A poche settimane dalla chiusura della grande mostra Renzo Piano, Un Regard Construit (19 gennaio-27 marzo 2000) allestita al Centre Georges Pompidou a Parigi, Arch'it propone lettura a più voci dell'evento. Valérie Châtelet reinterpreta la figura dell'architetto genovese attraverso la configurazione di quest'ultimo evento-mostra; Luigi Manzione entra all'interno dei progetti esposti per evidenziare il carattere costruttivo che emerge su tutta l'opera di Piano; Valérie Châtelet e Luca Marchetti propongono una corposa intervista a Olivier Cinqualbre, curatore della mostra.





[18may2000]
STRANA FIGURA

La "Grande Mostra" è un'esposizione che presenta colui che l'ha concepita. Si tratta tutto sommato di una figura piuttosto semplice: l'artista vivente, la cui arte è l'architettura, è chiamato da un'istituzione che gli commissiona una retrospettiva. Ma questa figura si complica quando tale artista è anche colui che ha concepito l'edificio dell'istituzione ed ha partecipato al suo recente rinnovamento, e del quale le esposizioni permanenti di questa stessa istituzione presentano ampiamente i lavori. Un artista che si auto-presenta, all'interno del museo che egli stesso ha concepito. La figura diventa poi surreale quando questo edificio si trova ad essere uno degli elementi di un insieme più vasto, anch'esso concepito dal medesimo artista, il quale -per completare l'insieme- lavora qualche passo più in là per concepire la mostra in questione in uno studio che si trova in una situazione urbana simile a quella della mostra medesima.

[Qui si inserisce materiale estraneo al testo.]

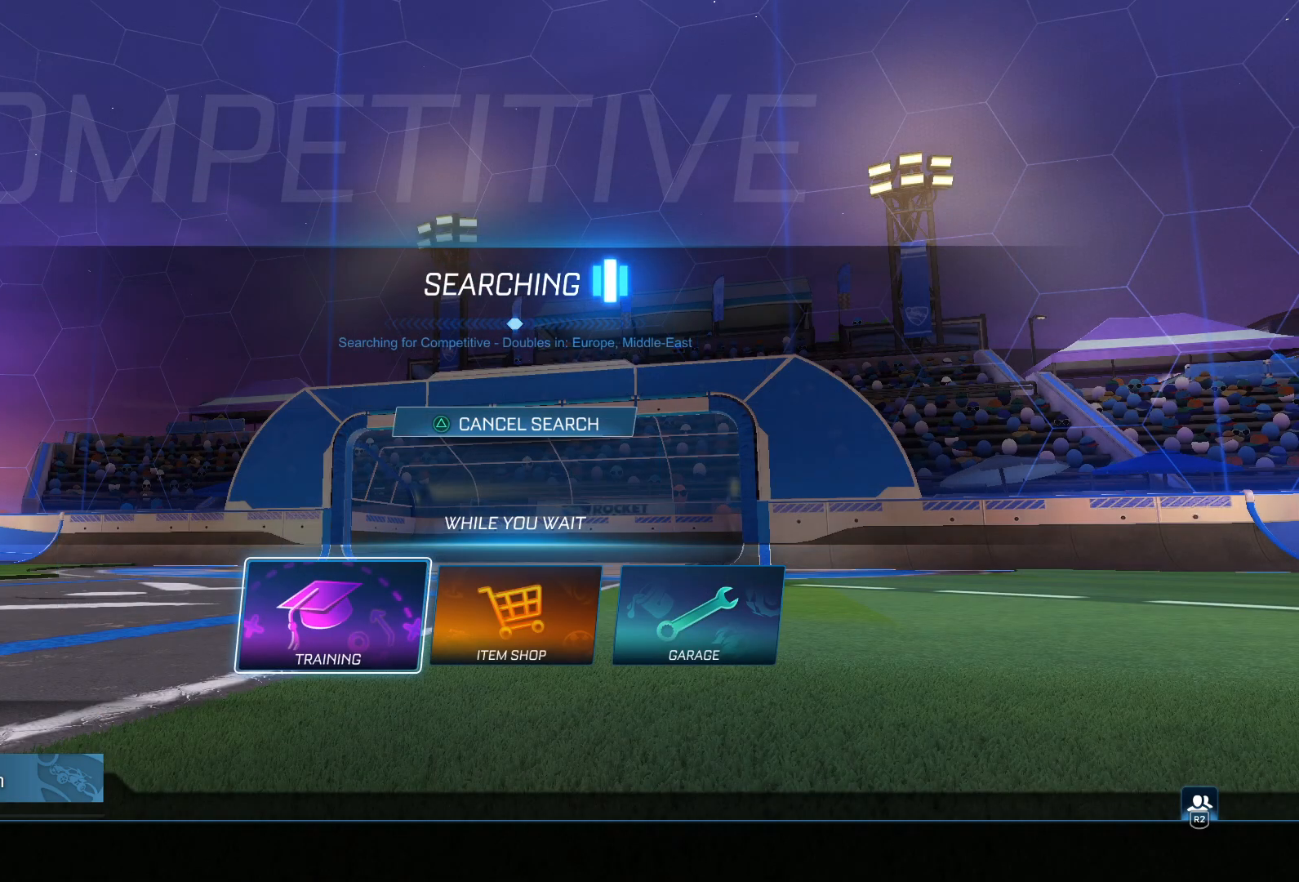
{"buttons": [], "left_stick": "center", "right_stick": "center", "events": [[17, "TRIANGLE", "down"], [100, "TRIANGLE", "up"]]}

Questo artista è Renzo Piano, messo in scena da sé stesso nella mostra Renzo Piano, un regard construit (19 gennaio-27 marzo 2000) al Centro Georges Pompidou concepito, all'inizio della sua carriera, insieme a Richard Rogers e realizzato nel cuore di Parigi, in una porzione di città di cui gli elementi caratteristici sono stati costruiti sempre da Renzo Piano, a qualche centinaia di metri dallo studio parigino del RPBW (Renzo Piano Building Workshop). Questa figura corrisponde forse ad una serie di cerchi concentrici, in cui l'ultimo (l'artista) ingloba tutti gli altri? Una sorta di illusione ottica, in cui un elemento contiene se stesso fino all'infinito? Una figurazione frattale, un gioco di specchi? Quel che ci interessa è il passaggio da una scala all'altra, da uno strato della realtà all'altro, quello dei principi, delle idee e dell'immaginario di Piano. La possibilità di fare la rara esperienza del concatenamento delle idee in scale e situazioni varie ci permette di afferrare l'opera di Renzo Piano in una globalità fatta di dimensioni spaziali, temporali e concettuali.



BEAUBOURG

Beaubourg -il Centro Pompidou, i suoi satelliti e la fontana Stravinsky- è senz'altro uno dei progetti che meglio definiscono l'urbanità come Piano la concepisce. E' vero che la sua posizione nel cuore di una capitale storica e il suo programma di centro pluridisciplinare della cultura contemporanea attira la folla e che l'edificio avrebbe influenzato lo spirito dei luoghi qualunque fosse stata la sua architettura. Tuttavia il concorso è stato vinto per la dimensione urbana del progetto: invece di coprire l'insieme del sito, il progetto di Piano e di Rogers ne lasciava libera la metà, creando una piazza. Questo largo spazio vuoto (dal suolo che degrada fino all'entrata del Centro) è oggi coperto di turisti, di lunghe file di visitatori, di caricaturisti e di mangiafuoco. Questa folla ha una vita autonoma e ricca che il luogo gli permette. Quale migliore definizione dell'urbanità di Piano di questa possibilità di riunione di centinaia o migliaia di persone? Lo spazio libero della piazza, le bocche d'aerazione sublimate, il gracchiare dei flauti del saltimbanco matto tornato dopo la riapertura del Centro con i suoi strumenti di recupero.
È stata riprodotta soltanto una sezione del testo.